§ Page excerpt
++++++
So interesting things always happen on Fridays, I have noticed. This Friday, the week before open enrollment begins, was already pretty hopping when word came that federal CMS had approved Arkansas’ Section 1115 Medicaid waiver request to provide coverage to an estimated 200,000 adults through qualified health plans offered in the Arkansas Health Connector, the state’s health insurance marketplace.
Covering these parents and other adults will help protect the health and financial security of their entire families and should lead to many more already-eligible children signing up for coverage as the state puts out the welcome mat. So we are pleased to see the state moving forward.
However we did extensive comments on some of the details that we hoped would be improved upon in the final agreement. A quick read of the final waiver agreement suggests that some of these comments were heard, some weren’t, and for many we will need to wait for follow-up documents to learn whether or not CMS took our suggestions to heart. Important issues such as what the benefits package looks like, how the medically frail population will be identified, and the evaluation plan – are left to another day. In some cases, that day may be Monday, but it is still another day!
++++++
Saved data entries
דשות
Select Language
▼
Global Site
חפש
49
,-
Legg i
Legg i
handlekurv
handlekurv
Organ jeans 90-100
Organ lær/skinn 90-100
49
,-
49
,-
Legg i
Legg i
++++++
§ Prompt A
Set down word for word the part of the Arkansas Medicaid waiver post starting at "Covering these parents" and ending at "state moving forward.".
§ Prompt B
Write the next part of the post about Arkansas's Medicaid waiver, picking up right after its final sentence.

§ Exercise output A
Covering these parents and other adults will help protect the health and financial security of their entire families and should lead to many more already-eligible children signing up for coverage as the state puts out the welcome mat. So we are pleased to see the state moving forward.

§ Exercise output B
On the specifics though, we are disappointed to see that CMS will allow the state to include 19 and 20 year olds in the demonstration with a wraparound of the EPSDT benefit. We had argued that, in line with CMS guidance issued in March, only beneficiary groups whose benefit packages easily aligned with the Essential Health Benefits should be included because wraps are hard to do well. EPSDT clearly does not easily align with the EHBs, so that is unfortunate news.
Also, we had hoped that some more consumer focused criteria would be used for the auto-assignment process such as matching individuals with their current providers to the extent possible, but these suggestions were not adopted, either. Of course, there is some merit for consumers in the state’s approach, which seeks to ensure that multiple plans stay in the market to promote consumer choice.
For some good news, beneficiaries will have a choice of at least one QHP that contracts with a community health center in their area.
And in a fascinating twist, CMS actually waived the regulatory standard for cost-effectiveness in premium assistance programs that I blogged about earlier this year. This is a complex issue that I am still digesting, and I will say more about this in a future blog post!